● PETUNJUK TUGAS
a - Tentukan apakah setiap pernyataan berikut sesuai dengan teks tentang pajak UMKM di bawah: (i) pemerintah akan menurunkan tarif pajak dari 1% menjadi 0,5%; (ii) dalam mekanisme final, pelaku usaha yang merugi tidak membayar pajak; (iii) mekanisme reguler mewajibkan pembukuan penerimaan dan pengeluaran. Jawab ya atau tidak untuk masing-masing, lalu kutip kata-kata teks yang menentukannya.
b - Teruskan teks tentang pajak UMKM, mulai setelah kalimat terakhirnya.

● KUTIPAN HALAMAN
_____
Kabar gembira bagi pelaku usaha miko kecil dan menangah (UMKM). Selain akan menurunkan tarif pajak dari 1% menjadi 0,5%, yang diberlakukan dalam waktu dekat, pemerintah juga memberikan kemudahan dalam mekanisme pembayarannya. Nantinya, pelaku UMKM bisa memilih mekanisme pembayaran pajak penghasilan antara yang bersifat final dan reguler. Dengan demikian, pelaku UMKM dapat menggunakan pilihan sesuai dengan karakteristik bisnis yang dijalankan.
Kepala Badan Kebijakan Fiskal (BKF) Kementerian Keuangan Suahasil Nazara mengatakan, aturan pejak UMKM tersebut sedang ditelaah dalam revisi Peraturan Pemerintah (PP) No 46/2013. Rencananya, beleid tersebut akan dikeluarkan pekan ini. "Maksudnya, apakah boleh selamanya menggunakan pajak final ataukah pajak final adalah stepping stone yang ujungnya kami mau kepatuhan pajak mengikuti ketentuan yang reguler," kata dia di Jakarta.
Menurut Suahasil, dalam PP No 46/2013, wajib pajak yang menerima penghasilan dari usaha dengan peredaran bruto tidak melebihi Rp4,8 miliar dalam 1 tahun pajak dikenai pajak penghasilan yang bersifat final yakni sebesar 1%. Pengenaan pajak penghasilan tersebut didasarkan pada peredaran bruto dari usaha dalam satu tahun dari tahun pajak terakhir sebelum tahun pajak yang bersangkutan.
Menurut Suahasil, pengenaan pajak penghasilan yang bersifat final dihitung berdasarkan omzet. Apabila pelaku usaha merugi, mereka tetap membayar pajak. Dia juga mengatakan bahwa pajak penghasilan final hanya mewajibkan pelaku usaha untuk melakukan pencatatan atas omzet. Adapun untuk mekanisme reguler atau normal yang sesuai dengan ketentuan umum, pajaknya dihitung berdasarkan laba. Hal tersebut mengharuskan pelaku usaha melakukan pembukuan penerimaan dan pengeluaran.
"Kalau mekanisme normal yang ketentuan umum, pajaknya berdasarkan laba. Dengan demikian, kalau pengusaha rugi, dia malah tidak bayar pajak," ucap Suahasil.
_____
● DATA YANG DIBERIKAN
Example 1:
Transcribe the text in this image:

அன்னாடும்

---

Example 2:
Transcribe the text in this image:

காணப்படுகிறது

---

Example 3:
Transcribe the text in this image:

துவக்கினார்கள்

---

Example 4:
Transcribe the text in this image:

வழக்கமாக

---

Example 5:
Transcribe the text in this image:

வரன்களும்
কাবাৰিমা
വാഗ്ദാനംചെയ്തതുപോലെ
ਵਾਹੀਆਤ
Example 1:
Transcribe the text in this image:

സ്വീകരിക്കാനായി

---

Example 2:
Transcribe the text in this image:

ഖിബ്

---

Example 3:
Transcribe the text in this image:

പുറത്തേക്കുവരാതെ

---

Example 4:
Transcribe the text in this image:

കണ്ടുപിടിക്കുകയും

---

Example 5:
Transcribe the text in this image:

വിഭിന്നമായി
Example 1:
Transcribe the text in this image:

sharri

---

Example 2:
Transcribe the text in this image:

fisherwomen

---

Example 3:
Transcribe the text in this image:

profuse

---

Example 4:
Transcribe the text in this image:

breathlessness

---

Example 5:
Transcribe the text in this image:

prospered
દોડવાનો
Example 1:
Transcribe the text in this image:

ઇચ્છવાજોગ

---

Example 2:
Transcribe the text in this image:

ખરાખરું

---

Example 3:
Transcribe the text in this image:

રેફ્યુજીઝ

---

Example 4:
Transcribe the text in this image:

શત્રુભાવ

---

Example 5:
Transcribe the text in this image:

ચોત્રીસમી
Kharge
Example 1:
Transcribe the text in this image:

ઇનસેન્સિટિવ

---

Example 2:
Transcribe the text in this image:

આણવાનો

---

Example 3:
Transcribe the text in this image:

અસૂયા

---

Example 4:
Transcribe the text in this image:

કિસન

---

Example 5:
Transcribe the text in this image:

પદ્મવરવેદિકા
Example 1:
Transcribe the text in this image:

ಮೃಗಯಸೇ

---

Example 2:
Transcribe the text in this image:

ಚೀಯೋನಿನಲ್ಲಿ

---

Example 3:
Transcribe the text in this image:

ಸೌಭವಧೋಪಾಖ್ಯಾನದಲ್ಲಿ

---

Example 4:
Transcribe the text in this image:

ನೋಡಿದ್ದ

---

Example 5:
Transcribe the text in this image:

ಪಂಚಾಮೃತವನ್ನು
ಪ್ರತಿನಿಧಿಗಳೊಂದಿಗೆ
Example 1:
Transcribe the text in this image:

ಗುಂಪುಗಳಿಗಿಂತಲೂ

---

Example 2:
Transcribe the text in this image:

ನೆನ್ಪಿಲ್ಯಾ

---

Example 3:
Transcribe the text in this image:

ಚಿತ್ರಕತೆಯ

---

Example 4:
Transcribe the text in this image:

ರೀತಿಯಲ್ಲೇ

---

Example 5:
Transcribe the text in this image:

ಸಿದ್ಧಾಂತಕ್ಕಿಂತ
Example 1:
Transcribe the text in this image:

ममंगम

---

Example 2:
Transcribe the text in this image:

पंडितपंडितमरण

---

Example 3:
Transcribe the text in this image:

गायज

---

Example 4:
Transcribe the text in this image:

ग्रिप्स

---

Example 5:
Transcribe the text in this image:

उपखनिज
_____
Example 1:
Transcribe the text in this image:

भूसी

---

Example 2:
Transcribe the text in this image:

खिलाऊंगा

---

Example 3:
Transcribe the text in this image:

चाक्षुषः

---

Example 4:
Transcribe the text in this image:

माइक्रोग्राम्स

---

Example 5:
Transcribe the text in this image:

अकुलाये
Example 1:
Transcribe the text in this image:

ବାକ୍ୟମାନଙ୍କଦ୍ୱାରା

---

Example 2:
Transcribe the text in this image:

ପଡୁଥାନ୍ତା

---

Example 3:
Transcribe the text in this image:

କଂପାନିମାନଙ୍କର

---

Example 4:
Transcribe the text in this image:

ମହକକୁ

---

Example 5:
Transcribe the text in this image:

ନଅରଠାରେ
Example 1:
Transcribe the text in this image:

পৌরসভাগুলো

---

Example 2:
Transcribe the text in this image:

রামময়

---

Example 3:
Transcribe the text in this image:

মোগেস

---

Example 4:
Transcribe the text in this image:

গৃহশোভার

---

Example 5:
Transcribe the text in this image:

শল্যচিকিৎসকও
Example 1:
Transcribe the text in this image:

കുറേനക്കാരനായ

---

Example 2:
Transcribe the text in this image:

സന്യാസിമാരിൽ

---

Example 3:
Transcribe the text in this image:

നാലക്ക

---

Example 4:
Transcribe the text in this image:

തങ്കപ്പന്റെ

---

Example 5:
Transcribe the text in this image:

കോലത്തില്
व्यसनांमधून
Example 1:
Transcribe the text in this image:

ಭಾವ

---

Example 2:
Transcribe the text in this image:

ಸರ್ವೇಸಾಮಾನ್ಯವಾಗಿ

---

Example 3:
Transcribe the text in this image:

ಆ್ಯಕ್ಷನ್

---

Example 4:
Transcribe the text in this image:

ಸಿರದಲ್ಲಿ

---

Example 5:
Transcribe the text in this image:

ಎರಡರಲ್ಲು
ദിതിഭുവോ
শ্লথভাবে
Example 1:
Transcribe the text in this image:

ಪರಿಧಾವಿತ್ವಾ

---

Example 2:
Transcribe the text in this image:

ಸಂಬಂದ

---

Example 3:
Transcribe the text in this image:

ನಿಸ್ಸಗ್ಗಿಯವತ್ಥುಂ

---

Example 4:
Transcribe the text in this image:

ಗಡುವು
_____
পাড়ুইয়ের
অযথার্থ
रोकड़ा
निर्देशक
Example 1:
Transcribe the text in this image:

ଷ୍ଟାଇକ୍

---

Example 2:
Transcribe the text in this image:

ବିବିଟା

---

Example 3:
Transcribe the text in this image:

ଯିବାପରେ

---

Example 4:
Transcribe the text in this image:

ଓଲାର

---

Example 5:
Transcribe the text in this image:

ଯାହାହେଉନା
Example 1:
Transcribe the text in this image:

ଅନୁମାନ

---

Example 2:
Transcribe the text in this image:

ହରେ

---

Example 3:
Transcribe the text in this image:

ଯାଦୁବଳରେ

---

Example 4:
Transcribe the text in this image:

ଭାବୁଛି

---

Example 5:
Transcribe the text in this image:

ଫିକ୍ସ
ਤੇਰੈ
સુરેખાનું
_____
● JAWABAN TIAP TUGAS
a -
(i) Ya: "Selain akan menurunkan tarif pajak dari 1% menjadi 0,5%, yang diberlakukan dalam waktu dekat"
(ii) Tidak: "Apabila pelaku usaha merugi, mereka tetap membayar pajak."
(iii) Ya: "Hal tersebut mengharuskan pelaku usaha melakukan pembukuan penerimaan dan pengeluaran."

b -
Dia menegaskan, Kementerian Keuangan membuka kesempatan kepada wajib pajak untuk mengadopsi skema pajak final atau reguler. Rencananya aturan mengenai pajak UMKM tersebut akan dikeluarkan melalui Peraturan Pemerintah (PP). Saat ini, Pemerintah sedang menelaah dimensi revisi tersebut, terutama menyangkut tarif dan ambang peredaran bruto (threshold).
Direktur Eksekutif Center for Indonesia Taxation Analysis (CITA) Yustinus Prastowo menilai, opsi mekanisme tersebut lebih baik karena tidak memberatkan pelaku UMKM. "Artinya, tidak memberatkan. Tapi kan ada syaratnya, menyelenggarakan pembukuan supaya bisa diketahui laba ruginya," ujarnya.
Menurut Yustinus, selama ini PP No 46/2013 bukan opsional, melainkan mandatory bagi semua pelaku usaha UMKM yang omzetnya di bawah Rp4,8 miliar. Hal tersebut dinilai kaku dan memberatkan karena bisa berpotensi merugikan juga. "Yang penting PP ini mengatur dengan jelas, tegas, dan sederhana dan memudahkan baik fiskus maupun wajib pajak," ungkapnya.
Yustinus menuturkan, untuk batas pengenaan pajak yang saat ini Rp4,8 miliar, lebih baik dipertahankan. Hal ini agar tidak menimbulkan kegaduhan bagi pelaku UMKM. "Pertimbangannya, jika diturunkan bisa menimbulkan kegaduhan karena ini aturan untuk UMKM. Kemudian, nilai RP4,8 miliar di tahun 2013 ini sekarang kan sudah riil, sudah turun karena inflasi," tuturnya.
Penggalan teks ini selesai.